To accurately measure and interpret what happens during the test, you’ll also need to select which metrics you’ll be monitoring. Generally, you’ll want to keep track of these three metrics:
- The number of employees who fall victim to a phishing attempt and leak data
- The number of employees who successfully recognize and report a phishing attempt
- Link click rates
When you run your test, don’t forget to include senior managers, executives and even board members. These high-level team members are often some of the biggest phishing targets, so they need to be prepared as well.
When all the details of your test’s design are settled, it’s time to launch it. The most important thing to keep in mind here is that the exact deployment schedule should stay under wraps. If employees know the schedule too well, they’ll be expecting phishing emails, which will throw off your results.
What to do After Receiving Phishing Test Results
Even though the test may be over, the work isn’t. After you’ve run the test, it’s time to look through the data and see how your company performed.
To start, you’ll want to see whether you hit the objectives that you were hoping to: did fewer employees fall for the phishing emails over time? Did link click rates decrease? Did the number of employees who reported suspicious emails increase?
When you’ve looked through all the data, it’s time to make a decision regarding how to move forward. Generally, it’s a good idea to present the results to your company so that everyone can see where improvement is needed. However, it’s important not to single out specific departments or employees publicly.
It’s inevitable that some employees will turn out to be low-performers, so it’s important to approach them with tact and understanding. The test is meant to be a learning experience, so there’s no reason to be rude or condescending to low performers. That said, you will want to provide additional training to them so that they can improve. Most phishing tools have the option to administer further phishing training to individuals who may need it.

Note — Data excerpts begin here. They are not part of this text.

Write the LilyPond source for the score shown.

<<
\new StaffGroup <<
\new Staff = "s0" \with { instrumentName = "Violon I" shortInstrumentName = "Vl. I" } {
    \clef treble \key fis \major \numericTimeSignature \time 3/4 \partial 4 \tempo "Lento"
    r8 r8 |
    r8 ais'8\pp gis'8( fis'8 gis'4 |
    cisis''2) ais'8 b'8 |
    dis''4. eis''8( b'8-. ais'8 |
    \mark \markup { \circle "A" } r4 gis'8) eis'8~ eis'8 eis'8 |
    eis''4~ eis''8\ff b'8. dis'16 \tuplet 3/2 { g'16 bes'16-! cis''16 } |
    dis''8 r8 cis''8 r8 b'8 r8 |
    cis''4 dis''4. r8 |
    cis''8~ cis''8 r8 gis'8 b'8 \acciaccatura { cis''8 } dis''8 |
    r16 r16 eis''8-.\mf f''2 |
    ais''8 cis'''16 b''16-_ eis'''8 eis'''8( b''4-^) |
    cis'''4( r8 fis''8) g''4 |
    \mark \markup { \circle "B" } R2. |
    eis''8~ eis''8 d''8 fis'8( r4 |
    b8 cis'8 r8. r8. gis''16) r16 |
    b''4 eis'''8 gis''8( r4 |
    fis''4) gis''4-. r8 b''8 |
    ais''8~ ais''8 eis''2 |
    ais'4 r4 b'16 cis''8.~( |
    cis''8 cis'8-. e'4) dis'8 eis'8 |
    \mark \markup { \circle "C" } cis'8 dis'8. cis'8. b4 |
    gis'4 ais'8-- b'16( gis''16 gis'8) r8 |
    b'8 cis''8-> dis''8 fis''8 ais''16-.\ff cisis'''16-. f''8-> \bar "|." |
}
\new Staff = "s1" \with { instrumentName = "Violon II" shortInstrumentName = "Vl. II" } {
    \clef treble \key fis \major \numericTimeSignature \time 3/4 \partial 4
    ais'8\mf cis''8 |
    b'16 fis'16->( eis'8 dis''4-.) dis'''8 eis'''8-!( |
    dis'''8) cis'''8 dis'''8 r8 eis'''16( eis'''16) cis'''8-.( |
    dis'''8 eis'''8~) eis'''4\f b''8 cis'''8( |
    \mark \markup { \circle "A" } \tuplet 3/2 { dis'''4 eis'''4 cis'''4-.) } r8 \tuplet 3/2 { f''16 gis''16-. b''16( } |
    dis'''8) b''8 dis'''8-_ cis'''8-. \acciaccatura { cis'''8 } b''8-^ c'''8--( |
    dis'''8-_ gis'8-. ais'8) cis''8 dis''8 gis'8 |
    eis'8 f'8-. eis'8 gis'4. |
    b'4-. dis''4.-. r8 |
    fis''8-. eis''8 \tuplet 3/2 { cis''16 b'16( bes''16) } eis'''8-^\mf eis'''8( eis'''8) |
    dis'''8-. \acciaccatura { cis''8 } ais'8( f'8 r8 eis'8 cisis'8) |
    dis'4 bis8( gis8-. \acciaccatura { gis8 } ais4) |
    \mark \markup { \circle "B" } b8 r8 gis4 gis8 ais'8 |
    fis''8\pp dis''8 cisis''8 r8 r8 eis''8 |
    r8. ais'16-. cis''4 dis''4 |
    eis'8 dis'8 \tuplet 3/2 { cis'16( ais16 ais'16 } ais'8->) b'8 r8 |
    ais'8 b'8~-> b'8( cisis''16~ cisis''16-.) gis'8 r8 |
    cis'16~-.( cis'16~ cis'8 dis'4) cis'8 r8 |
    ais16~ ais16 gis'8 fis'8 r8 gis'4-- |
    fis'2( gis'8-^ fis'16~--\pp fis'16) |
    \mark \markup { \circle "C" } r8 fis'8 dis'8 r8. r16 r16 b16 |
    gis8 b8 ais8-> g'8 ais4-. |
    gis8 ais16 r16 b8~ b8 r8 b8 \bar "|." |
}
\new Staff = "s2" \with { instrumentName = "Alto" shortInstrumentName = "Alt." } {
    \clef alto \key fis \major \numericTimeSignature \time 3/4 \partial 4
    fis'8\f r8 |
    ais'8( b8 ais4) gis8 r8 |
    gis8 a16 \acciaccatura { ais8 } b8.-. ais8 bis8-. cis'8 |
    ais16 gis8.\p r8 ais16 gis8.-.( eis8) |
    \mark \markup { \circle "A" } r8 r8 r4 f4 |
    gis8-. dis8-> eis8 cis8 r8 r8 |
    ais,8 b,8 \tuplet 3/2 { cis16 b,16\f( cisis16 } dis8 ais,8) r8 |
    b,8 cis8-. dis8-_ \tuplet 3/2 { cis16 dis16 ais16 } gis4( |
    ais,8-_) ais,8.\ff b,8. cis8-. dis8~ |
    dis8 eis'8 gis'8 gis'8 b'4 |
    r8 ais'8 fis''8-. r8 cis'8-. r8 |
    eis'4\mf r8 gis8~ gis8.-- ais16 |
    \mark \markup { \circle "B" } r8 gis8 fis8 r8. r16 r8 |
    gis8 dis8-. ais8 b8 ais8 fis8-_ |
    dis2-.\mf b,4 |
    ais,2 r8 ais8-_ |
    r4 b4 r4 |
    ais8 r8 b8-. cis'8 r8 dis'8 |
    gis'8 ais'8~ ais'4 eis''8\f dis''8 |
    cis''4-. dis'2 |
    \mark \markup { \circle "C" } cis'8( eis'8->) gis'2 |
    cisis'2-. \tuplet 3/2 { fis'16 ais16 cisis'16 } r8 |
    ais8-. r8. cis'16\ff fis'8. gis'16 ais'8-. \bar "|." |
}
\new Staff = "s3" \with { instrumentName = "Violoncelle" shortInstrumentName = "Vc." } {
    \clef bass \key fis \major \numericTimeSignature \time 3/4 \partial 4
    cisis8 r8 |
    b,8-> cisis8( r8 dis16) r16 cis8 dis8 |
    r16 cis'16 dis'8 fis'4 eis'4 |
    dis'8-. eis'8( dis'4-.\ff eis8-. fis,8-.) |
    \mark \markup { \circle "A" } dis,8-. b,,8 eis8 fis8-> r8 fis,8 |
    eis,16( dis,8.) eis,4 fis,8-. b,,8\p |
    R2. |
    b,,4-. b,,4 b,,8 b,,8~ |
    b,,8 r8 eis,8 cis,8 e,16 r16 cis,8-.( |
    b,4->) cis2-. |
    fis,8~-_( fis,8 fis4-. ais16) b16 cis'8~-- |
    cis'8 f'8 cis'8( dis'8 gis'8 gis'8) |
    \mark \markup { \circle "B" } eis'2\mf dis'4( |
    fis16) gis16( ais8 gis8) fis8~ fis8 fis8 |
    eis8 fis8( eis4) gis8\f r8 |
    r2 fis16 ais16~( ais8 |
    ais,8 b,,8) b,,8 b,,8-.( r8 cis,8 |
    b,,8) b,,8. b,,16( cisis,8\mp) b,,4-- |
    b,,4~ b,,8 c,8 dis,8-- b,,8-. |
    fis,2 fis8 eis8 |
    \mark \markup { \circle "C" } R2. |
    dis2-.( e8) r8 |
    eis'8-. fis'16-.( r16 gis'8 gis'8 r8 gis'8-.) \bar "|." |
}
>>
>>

Boosting Your Cybersecurity Starts With Employees
Running a phishing test is only one piece of a larger cybersecurity puzzle. To keep your company secure over the long haul, it’s vital to keep cybersecurity in the front of everyone’s mind with periodic training and continual testing initiatives.
Additionally, it can be useful to upgrade other areas of your company’s security by implementing privileged access management and requiring employees to use password managers. Password managers help employees maintain safe and secure passwords with ease – guarding your company against common password attacks. Plus, they can directly protect against phishing attempts because they will only autofill passwords on direct URL matches, not phony URLs from a phishing site.